Наконец по вечерам я приступил к написанию «Истории советской литературы». И одновременно началось исчезновение целой вереницы героев моего повествования и превращение их во врагов народа.
Еще ни одна строчка из моей работы не была опубликована, как 2 апреля 1937 года в «Правде» появилась статья И. Лежнева «На новом этапе», где заранее объявлялось, что моя работа над историей советской литературы «внушает мало доверия». Автор статьи писал, что за это должны были взяться «раньше всего литераторы-коммунисты».
Я писал тогда в письме «Что за намек?», обращаясь к тогдашнему редактору «Правды» Л. Мехлису: «Неважно, кем будет написана история советской литературы – партийным или беспартийным литератором. Важно, чтобы сама история была партийной, большевистской.

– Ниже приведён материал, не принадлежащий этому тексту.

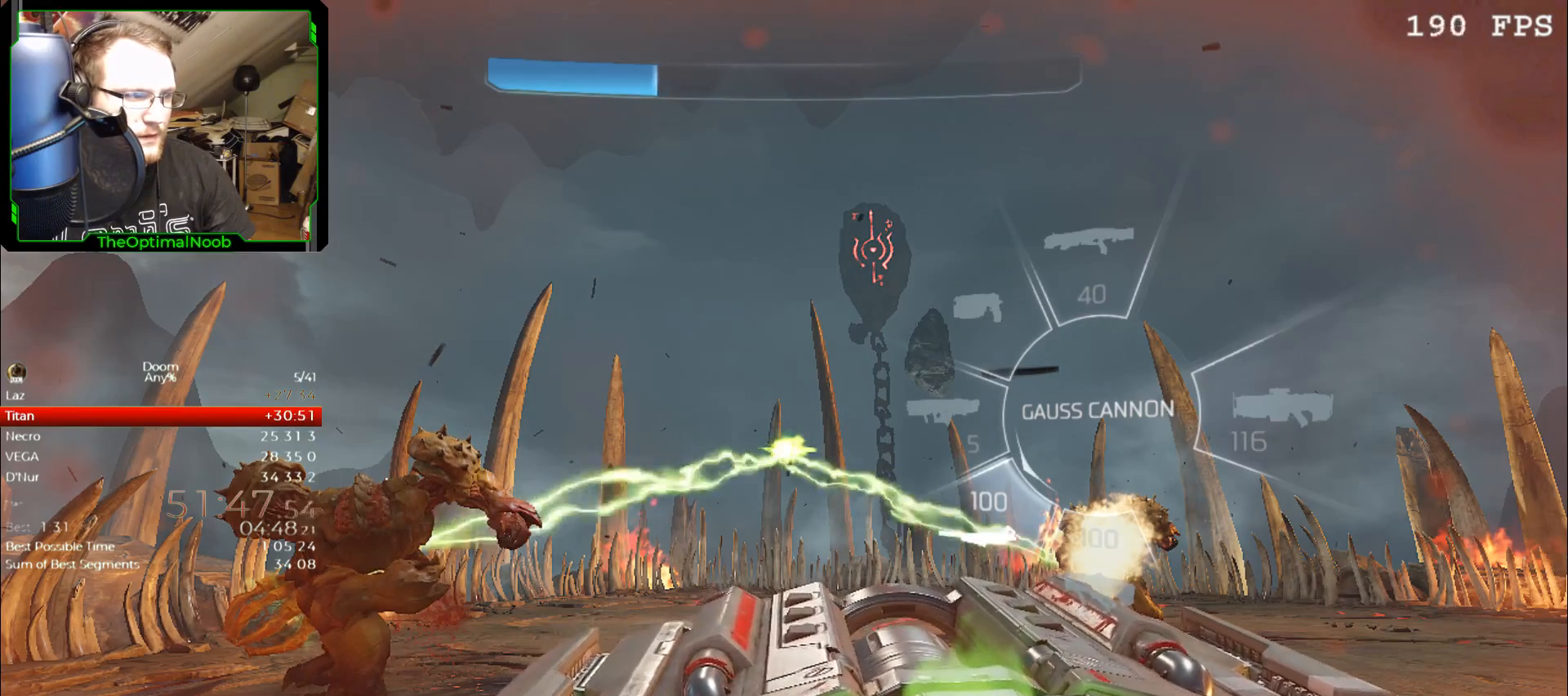
{"keys": ["q"], "mouse": [], "events": []}
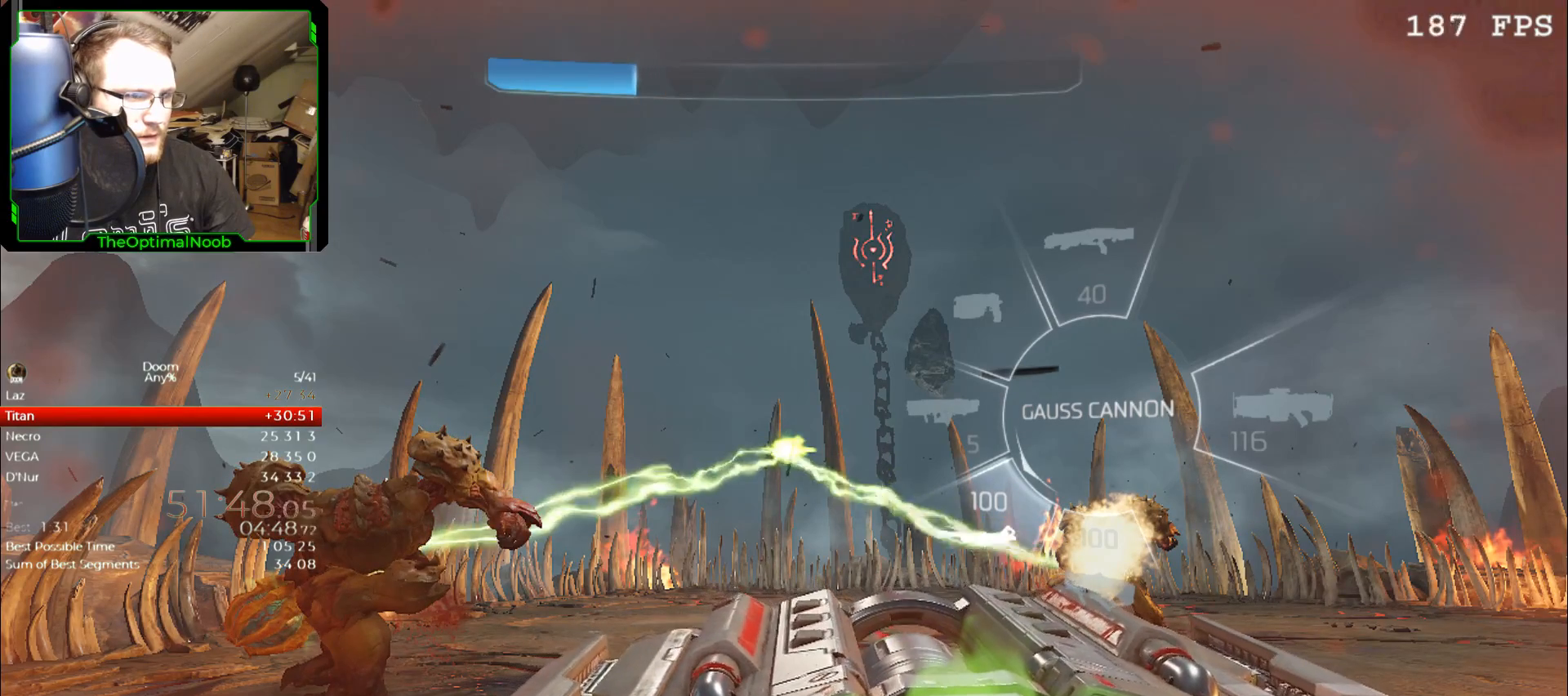
{"keys": ["q"], "mouse": [], "events": []}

Подождите немного. Дайте закончить работу. Если книга окажется пригодной, она будет издана к двадцатилетию советской власти. Работа эта, понятно, не только мое личное дело. Тогда и Лежнев сможет принять участие в ее обсуждении, хотя он, при своих критических «приемах», не очень-то разборчив в обращении с фактами. Но тогда, по крайней мере, налицо будет текст книги. А это иная почва для разговоров, чем ”намеки” и ”предположения”».